Cloudflare explains Tuesday’s outage that temporarily took down ChatGPT

Cloudflare’s bot control generators are supposed to help tackle problems like crawlers scraping information to train AI. It also recently announced a system that uses generative AI to create “AI mazes”, a new mitigation approach that uses AI-generated content to slow, confuse, and waste the resources of AI crawlers and other bots that don’t respect ‘no crawl’ instructions.

However, it says that today’s problems were caused by changes to the database’s permissions system, not generative AI technology, not DNS, nor what Cloudflare initially suspected, a cyberattack or malicious activity such as a “hyper-scale DDoS attack.”

According to Prince, the machine learning model behind bot management that generates bot scores for requests traveling on its network has a frequently updated configuration file that helps ID automated requests; However, “This file contains a large number of duplicate ‘feature’ rows due to a change in our underlying ClickHouse query behavior that created this file.”
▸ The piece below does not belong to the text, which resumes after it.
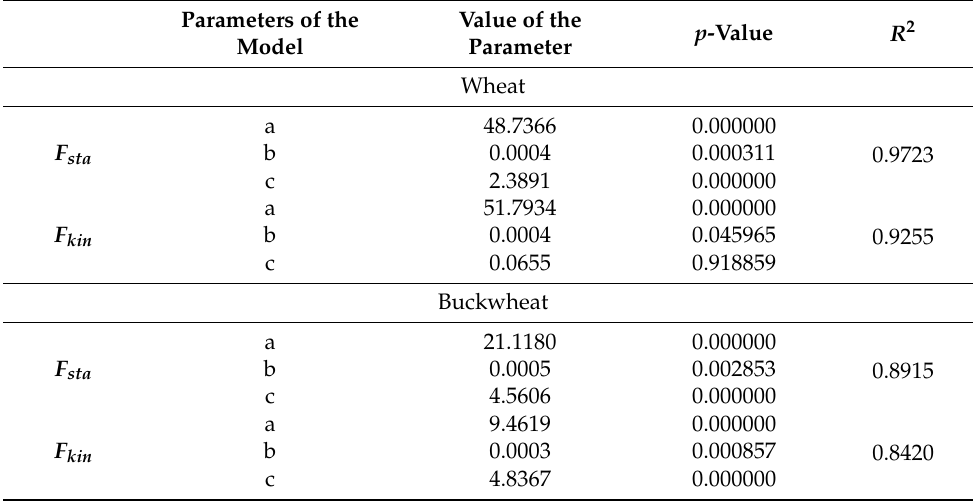
Table 4. Values of regression parameters for particular model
The post has more details about what happened next, but the query change caused duplicate information in its ClickHouse database. As the configuration file rapidly exceeded the preset memory limit, it removed “the main proxy system that handles traffic processing for any traffic that relies on the bot module for our clients.”

As a result, companies that used Cloudflare’s rules to block certain bots returned false positives and cut off real traffic, while Cloudflare customers who did not use the generated bot scores in their rules remained online.